Restaurant of a Grand Chef Relais & Châteaux in town. Canada,Montréal

Normand Laprise

Chef
Restaurant Toqué ! Montréal H2Z 2B2

I have always taken my lead from my ingredients. In life as in cooking. When I grew up on the family farm in Kamouraska, on the south bank of the St Lawrence River, I was surrounded by fresh produce, crates of it. My father was a greengrocer. Later, when I graduated from Charlesbourg Hotel School, he took me by the hand again and inspired me further. Freshness has always been all important to me. I like to base my cuisine on absolutely seasonal, top-quality ingredients and treat them with utmost respect. This was something that Jacques Le Pluart at the Marie-Clarisse, where I trained, demonstrated every working day.

Since 1993 and the opening of Toqué! in Montréal, the ingredients themselves give that added extra. This is gourmet cuisine where the role of creativeness and modern techniques is subordinate to outstanding raw materials, locally sourced where possible, and this can be seen in our tasting menu which changes on a daily basis. This philosophy has born its fruits. In 2006, Relais & Châteaux named me Grand Chef. This again was the result of ingredients and also, on this occasion, our efforts.

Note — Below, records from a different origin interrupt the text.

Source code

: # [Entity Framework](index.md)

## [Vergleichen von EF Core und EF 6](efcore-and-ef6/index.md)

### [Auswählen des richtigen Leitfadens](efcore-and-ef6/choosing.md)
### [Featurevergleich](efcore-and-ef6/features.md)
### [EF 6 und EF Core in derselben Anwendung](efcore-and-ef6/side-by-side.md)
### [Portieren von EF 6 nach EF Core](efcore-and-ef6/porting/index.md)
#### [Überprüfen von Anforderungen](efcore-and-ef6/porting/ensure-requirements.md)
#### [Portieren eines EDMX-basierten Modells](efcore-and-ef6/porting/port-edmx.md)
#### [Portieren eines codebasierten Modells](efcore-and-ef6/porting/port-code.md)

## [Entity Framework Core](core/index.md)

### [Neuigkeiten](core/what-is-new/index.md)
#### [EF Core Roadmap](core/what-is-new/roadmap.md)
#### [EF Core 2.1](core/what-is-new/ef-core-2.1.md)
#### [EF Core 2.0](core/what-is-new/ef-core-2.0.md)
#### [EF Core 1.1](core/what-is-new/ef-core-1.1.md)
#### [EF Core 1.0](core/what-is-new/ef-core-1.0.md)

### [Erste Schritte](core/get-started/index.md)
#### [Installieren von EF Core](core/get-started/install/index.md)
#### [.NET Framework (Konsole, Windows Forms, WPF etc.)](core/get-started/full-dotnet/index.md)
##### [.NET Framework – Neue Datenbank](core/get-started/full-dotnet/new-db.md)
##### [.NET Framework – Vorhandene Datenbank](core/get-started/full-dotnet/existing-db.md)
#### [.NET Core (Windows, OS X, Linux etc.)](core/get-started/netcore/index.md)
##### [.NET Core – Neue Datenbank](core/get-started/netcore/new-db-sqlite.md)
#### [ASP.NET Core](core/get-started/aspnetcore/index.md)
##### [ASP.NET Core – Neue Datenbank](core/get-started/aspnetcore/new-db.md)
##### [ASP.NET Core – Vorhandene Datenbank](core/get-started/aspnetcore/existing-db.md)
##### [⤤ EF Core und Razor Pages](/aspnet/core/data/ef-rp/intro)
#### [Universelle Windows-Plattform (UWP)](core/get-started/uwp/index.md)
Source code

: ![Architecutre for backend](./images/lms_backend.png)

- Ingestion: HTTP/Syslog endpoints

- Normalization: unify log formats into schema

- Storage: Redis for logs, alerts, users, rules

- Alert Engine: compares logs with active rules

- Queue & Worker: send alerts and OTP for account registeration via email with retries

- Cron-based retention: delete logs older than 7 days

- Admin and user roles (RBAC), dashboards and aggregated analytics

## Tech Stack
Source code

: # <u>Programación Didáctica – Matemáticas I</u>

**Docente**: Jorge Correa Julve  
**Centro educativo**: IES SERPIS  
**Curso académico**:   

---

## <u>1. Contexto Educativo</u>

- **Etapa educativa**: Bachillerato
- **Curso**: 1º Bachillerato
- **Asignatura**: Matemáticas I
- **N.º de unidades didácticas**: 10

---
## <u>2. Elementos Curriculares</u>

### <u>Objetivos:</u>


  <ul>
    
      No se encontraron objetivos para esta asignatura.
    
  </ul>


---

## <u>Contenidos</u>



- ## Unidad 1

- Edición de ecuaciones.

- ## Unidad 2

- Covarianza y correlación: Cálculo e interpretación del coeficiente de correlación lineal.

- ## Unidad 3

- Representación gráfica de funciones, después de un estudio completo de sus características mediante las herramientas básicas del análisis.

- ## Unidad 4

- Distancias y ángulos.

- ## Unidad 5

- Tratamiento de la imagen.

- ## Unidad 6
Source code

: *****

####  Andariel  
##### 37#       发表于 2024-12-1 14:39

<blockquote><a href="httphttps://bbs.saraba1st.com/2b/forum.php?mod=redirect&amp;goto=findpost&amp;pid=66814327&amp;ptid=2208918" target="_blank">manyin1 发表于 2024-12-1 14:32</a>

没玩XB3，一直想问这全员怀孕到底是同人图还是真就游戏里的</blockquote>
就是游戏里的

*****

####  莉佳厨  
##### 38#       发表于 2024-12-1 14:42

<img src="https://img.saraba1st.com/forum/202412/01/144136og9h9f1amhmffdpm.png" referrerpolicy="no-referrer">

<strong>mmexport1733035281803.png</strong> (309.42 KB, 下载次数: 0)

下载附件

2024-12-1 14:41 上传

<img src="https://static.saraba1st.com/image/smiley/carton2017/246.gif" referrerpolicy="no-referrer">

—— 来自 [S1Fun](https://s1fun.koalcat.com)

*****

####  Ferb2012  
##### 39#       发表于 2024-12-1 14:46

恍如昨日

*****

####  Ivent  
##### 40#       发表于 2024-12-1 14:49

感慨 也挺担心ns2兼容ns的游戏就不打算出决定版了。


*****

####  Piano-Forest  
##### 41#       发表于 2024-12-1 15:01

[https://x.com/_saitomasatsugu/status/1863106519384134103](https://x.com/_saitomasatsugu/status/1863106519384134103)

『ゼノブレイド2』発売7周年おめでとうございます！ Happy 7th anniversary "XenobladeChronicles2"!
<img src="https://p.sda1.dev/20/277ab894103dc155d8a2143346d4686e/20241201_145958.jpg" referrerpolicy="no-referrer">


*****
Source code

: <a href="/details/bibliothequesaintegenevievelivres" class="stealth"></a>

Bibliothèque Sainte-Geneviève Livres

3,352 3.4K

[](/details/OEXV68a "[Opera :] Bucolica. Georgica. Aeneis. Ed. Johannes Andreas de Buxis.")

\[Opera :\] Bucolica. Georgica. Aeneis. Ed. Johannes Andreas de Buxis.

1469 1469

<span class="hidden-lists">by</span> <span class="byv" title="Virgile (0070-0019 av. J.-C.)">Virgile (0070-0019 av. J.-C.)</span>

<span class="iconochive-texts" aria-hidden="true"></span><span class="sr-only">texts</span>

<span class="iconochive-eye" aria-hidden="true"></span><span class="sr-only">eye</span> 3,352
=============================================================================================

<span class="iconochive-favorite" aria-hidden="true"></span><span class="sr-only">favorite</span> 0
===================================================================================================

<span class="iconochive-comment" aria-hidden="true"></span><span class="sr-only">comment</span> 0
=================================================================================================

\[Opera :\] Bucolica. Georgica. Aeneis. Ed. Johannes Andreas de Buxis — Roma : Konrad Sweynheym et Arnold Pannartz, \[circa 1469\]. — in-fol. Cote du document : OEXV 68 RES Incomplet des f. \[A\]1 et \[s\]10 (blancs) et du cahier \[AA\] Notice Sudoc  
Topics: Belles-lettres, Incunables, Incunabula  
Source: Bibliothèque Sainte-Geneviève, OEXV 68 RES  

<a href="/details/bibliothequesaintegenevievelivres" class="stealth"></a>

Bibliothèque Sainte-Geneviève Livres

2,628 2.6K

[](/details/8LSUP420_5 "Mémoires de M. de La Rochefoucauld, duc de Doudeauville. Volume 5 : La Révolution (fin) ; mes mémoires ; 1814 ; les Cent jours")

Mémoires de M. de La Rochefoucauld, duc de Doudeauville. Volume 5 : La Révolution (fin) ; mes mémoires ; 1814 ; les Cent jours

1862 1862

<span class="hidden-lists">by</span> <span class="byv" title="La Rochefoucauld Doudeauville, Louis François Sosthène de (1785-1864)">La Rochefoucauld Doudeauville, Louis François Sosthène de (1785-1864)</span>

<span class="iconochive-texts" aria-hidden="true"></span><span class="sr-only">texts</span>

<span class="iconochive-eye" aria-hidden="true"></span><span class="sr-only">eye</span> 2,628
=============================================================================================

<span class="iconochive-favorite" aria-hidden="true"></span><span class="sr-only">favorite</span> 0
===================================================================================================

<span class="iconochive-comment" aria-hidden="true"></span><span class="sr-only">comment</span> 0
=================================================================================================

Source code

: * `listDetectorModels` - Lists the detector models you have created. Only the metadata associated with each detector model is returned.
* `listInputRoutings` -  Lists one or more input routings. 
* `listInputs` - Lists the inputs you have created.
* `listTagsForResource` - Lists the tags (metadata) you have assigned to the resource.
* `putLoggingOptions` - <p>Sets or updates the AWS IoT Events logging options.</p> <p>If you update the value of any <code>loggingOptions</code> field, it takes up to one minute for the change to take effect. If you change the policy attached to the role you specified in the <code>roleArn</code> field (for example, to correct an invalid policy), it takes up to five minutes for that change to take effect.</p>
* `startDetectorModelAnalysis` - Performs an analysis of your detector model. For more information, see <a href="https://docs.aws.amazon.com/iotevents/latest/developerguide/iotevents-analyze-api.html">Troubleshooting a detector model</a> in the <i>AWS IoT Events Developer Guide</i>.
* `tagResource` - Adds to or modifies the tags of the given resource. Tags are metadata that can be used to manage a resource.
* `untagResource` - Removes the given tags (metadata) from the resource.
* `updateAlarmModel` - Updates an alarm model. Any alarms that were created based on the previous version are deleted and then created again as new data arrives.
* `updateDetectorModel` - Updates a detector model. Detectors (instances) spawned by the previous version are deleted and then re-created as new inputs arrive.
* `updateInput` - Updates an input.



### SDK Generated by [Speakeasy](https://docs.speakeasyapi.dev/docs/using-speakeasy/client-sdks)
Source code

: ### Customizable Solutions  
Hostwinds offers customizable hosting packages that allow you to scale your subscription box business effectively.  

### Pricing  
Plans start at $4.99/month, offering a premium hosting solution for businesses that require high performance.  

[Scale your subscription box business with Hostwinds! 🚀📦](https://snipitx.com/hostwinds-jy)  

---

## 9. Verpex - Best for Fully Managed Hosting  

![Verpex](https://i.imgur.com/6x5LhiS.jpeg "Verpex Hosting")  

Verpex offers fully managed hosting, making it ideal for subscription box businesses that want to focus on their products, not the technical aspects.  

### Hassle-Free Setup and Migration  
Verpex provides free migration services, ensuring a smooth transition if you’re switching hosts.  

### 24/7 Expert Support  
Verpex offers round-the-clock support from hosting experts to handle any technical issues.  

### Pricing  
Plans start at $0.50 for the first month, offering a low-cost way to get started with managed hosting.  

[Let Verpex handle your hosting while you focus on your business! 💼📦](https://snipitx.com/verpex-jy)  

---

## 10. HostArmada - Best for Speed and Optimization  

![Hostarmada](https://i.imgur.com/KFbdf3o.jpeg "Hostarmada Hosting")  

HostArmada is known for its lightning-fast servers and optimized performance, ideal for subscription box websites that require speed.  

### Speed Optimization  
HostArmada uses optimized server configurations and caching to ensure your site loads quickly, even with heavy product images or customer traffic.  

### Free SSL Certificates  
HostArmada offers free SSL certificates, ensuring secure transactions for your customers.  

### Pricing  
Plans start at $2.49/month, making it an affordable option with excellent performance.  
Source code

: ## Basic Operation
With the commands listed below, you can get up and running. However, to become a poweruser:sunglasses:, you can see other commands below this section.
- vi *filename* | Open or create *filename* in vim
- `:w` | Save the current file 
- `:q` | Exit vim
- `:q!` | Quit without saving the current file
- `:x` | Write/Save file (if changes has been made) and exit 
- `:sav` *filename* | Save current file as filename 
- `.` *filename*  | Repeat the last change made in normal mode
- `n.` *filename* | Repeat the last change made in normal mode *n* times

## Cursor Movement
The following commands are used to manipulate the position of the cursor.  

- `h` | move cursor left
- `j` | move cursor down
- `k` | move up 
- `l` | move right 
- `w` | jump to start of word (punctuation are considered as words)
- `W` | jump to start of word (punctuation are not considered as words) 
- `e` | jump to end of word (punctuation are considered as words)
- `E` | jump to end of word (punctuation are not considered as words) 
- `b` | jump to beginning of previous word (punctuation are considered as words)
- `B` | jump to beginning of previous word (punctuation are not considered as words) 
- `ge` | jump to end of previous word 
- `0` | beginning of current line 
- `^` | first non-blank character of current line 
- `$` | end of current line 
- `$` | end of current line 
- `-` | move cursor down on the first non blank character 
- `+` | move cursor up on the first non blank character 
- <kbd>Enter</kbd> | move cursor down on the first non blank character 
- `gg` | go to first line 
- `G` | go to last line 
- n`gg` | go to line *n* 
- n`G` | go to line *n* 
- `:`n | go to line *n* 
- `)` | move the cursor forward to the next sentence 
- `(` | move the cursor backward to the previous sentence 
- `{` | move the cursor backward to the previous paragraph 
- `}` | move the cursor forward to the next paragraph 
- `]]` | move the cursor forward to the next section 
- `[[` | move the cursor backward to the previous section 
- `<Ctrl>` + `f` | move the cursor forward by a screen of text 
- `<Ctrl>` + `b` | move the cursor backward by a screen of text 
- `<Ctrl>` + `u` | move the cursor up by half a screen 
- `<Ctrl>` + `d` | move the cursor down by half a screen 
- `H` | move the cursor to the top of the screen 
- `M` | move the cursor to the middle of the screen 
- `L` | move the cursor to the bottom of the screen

What was your most moving culinary experience?
Getting drunk in a vineyard in Burgundy. It was the beginning of a wonderful relationship with wine…

What was the most amusing kitchen incident you ever witnessed?
Our mushroom gatherer had warned us that we should not eat shaggy ink caps with alcohol because it causes spots on the face within fifteen minutes. I did not believe him, so I tried it out with Martin Picard, my second at that time and I can confirm that he was right! I’m still smiling when I remember Martin who looked like a strawberry.

Your best piece of advice for amateur chefs
Take an interest in the origin of what is on your plate. Who produced it? How? And give preference to local products.
All of that will ensure a better taste for your dishes.
You should also have fun. Fine dining means above all sharing joie de vivre in good company around a nice table.